• Task instructions: Using the records that follow, copy every line containing the word "kroz".

• Saved data entries:
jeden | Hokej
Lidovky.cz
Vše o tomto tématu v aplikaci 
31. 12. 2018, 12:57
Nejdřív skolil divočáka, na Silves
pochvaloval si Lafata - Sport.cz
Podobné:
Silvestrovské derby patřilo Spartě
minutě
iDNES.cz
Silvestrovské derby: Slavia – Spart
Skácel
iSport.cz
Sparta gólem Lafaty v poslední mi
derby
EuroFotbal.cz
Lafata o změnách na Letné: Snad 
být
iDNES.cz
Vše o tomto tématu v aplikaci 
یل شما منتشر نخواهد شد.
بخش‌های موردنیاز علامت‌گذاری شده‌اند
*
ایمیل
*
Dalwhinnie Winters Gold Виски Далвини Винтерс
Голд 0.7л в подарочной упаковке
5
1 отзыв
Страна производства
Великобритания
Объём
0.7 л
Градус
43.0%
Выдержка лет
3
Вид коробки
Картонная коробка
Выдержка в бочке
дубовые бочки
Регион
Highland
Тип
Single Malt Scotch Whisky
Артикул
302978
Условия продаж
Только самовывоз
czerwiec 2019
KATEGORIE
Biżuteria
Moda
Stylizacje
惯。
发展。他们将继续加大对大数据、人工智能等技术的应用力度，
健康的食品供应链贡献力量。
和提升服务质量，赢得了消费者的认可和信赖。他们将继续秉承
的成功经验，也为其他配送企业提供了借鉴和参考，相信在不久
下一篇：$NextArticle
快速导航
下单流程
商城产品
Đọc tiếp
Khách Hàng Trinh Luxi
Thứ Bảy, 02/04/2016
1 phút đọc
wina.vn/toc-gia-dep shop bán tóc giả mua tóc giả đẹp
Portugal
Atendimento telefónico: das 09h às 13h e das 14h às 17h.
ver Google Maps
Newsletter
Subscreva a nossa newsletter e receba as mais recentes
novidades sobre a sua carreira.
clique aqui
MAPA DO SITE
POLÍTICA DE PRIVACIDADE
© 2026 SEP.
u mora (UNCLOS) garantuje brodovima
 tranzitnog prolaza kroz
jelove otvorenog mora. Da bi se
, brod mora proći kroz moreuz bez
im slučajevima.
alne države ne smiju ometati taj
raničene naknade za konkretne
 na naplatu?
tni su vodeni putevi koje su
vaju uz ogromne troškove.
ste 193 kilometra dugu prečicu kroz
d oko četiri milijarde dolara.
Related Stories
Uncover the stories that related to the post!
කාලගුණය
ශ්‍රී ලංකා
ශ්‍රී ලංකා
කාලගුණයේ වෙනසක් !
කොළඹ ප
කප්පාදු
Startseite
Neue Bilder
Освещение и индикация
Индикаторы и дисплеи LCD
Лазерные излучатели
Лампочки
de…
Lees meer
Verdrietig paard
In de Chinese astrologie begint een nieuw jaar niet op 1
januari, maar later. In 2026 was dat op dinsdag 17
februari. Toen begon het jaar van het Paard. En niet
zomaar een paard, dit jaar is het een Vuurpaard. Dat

• Result:
 tranzitnog prolaza kroz
, brod mora proći kroz moreuz bez
ste 193 kilometra dugu prečicu kroz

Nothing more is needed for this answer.